Der Aperitif: Abführmittel oder Appetitanreger?

Wilder Mittelmeer-Anis: ein Kraut für beliebte Aperitifs im Süden Europas

Wilder Fenchel (Foeniculum vulgare) ein Kraut für beliebte Aperitifs im Süden Europas (z.B. Pastis, Ouzo etc.)

Ein Blick ins Ethymologische Wörterbuch offenbart, dass der Begriff Aperitif, den wir alle für die Bezeichnung eines appetitanregenden, alkoholischen Getränks kennen, aus der Medizin kommt. Das Substantiv wurde aus dem lateinischen „aperire“ (= öffnen) gebildet. Ursprünglich bezog sich das Öffnen allerdings auf einen anderen Körperteil: es bedeutete so viel wie „abführen“, ein Aperitif war demnach ein Medikament aus der Gruppe der Laxantien (Abführmittel). Erst im 19. Jahrhundert veränderte sich die Bedeutung im heutigen Sinne und aus dem Darmöffner wurde der berühmte „Magenöffner“.
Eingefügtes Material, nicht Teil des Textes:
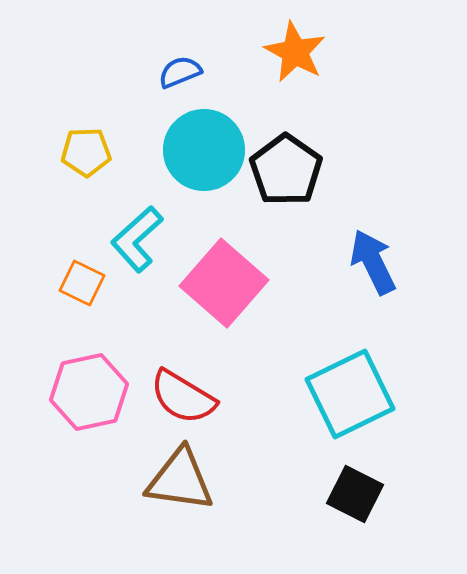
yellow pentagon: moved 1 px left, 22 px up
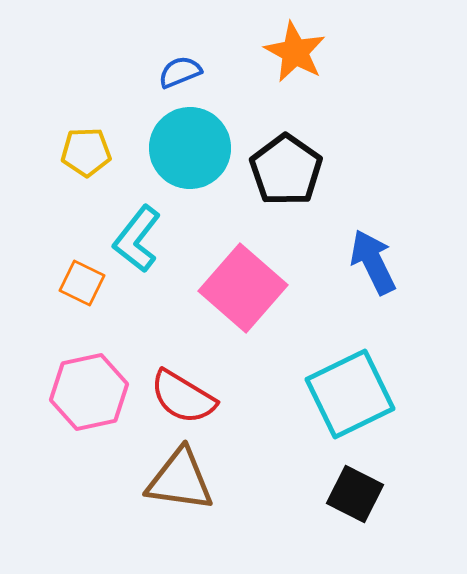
cyan circle: moved 14 px left, 2 px up
cyan L-shape: rotated 10 degrees counterclockwise
pink square: moved 19 px right, 5 px down
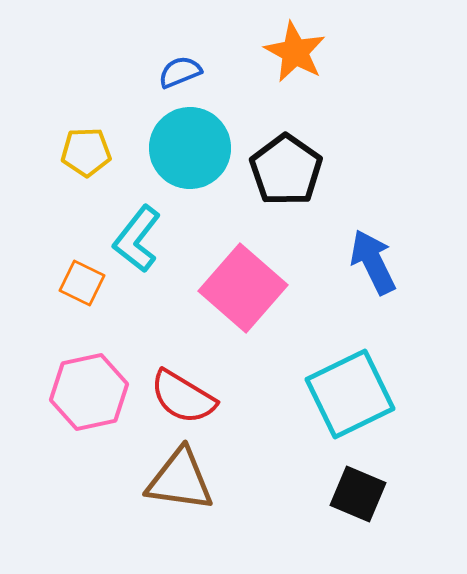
black square: moved 3 px right; rotated 4 degrees counterclockwise
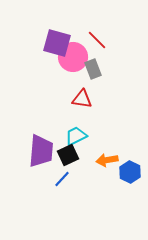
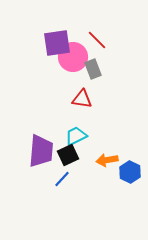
purple square: rotated 24 degrees counterclockwise
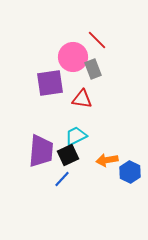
purple square: moved 7 px left, 40 px down
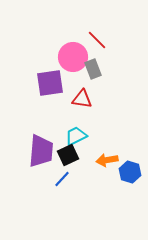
blue hexagon: rotated 10 degrees counterclockwise
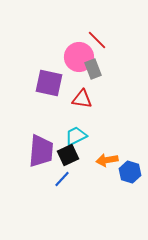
pink circle: moved 6 px right
purple square: moved 1 px left; rotated 20 degrees clockwise
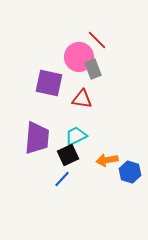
purple trapezoid: moved 4 px left, 13 px up
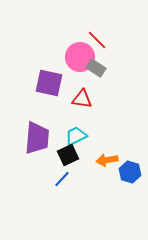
pink circle: moved 1 px right
gray rectangle: moved 3 px right, 1 px up; rotated 36 degrees counterclockwise
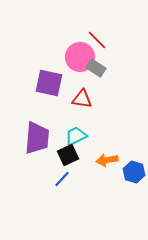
blue hexagon: moved 4 px right
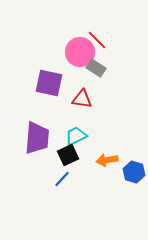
pink circle: moved 5 px up
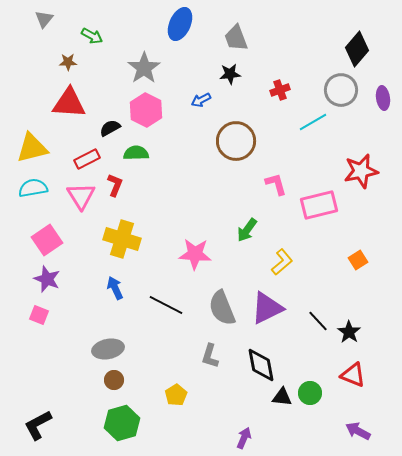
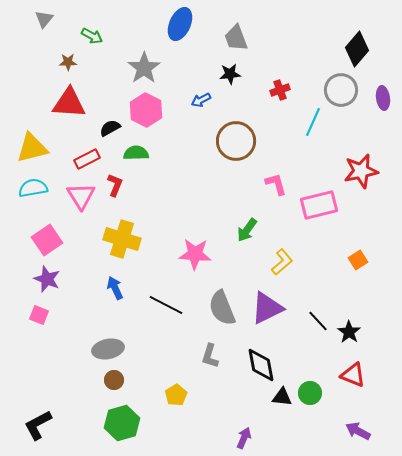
cyan line at (313, 122): rotated 36 degrees counterclockwise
Die Literatur über das Zusammenspiel von Wein und Speisen hat in den letzten Jahren geradezu inflationäre Dimensionen angenommen. Es scheint, als müsse sich jeder Sommelier oder Sternekoch in schriftlicher Form mit seinem Beruf auseinandersetzen und mit entsprechenden Beiträgen das deutsche Publikum beglücken – und die Verlage wissen wohl, dass dahinter auch ein gutes Geschäft steht. Eher selten findet man bei den Gastro-Gurus Vernünftiges über das Getränk, mit welchem der Appetit auf all die wort- und bilderreichen Köstlichkeiten erzeugt werden soll, den Aperitif. Wer dieses Schlagwort „googelt“ bekommt unzählige Tipps was er seinen Gästen als Appetitanreger vorsetzen kann. Die Skala reicht von einem Gin-Tonic, Cocktails wie Mojito oder Caipirinha über Campari, Ricard, Wermut und anderen Würzweinen bis hin zu der lapidaren Feststellung, dass ein Sherry diese Aufgabe eigentlich auch gut erfüllen kann (diese Thematik habe ich bereits mehrfach aufgegriffen und werde es ganz sicher noch öfter tun!).

Völlig unabhängig vom von mir persönlich heißgeliebten Sherry aus Jerez de la Frontera oder Montilla-Moriles (darf sich eigentlich nicht Sherry nennen) sind meine Favoriten vor einem guten Mahl der Champagner Brut & Co. (schließt alle Weine mit Flaschengärung ein) oder ein frischer, säurereicher und trockener Weißwein. Sie sind weit mehr als nur ein Öffner des Magens, sie können Vorboten des kommenden Essens sein, sinnlich, erotisch und verführerisch. Ich finde es gelegentlich als störend wenn der Gastgeber oder die Gastgeberin zu viel Gewicht auf jene unsäglichen amuse geules legen, die die Vorfreude und Erwartung mit brachialer Gewalt lähmen können. Immerhin ist der Aperitif das einzige Getränk während der Mahlzeit, das sich nicht nach einem anderen vorgegebenen Geschmack richten muss – und das sollte man zelebrieren dürfen! Hier kann sich der Gastgeber sensorisch austoben und Weine oder andere Getränke servieren, für die sonst keinen Platz im Menü zu finden ist. Phantasie ist gefragt.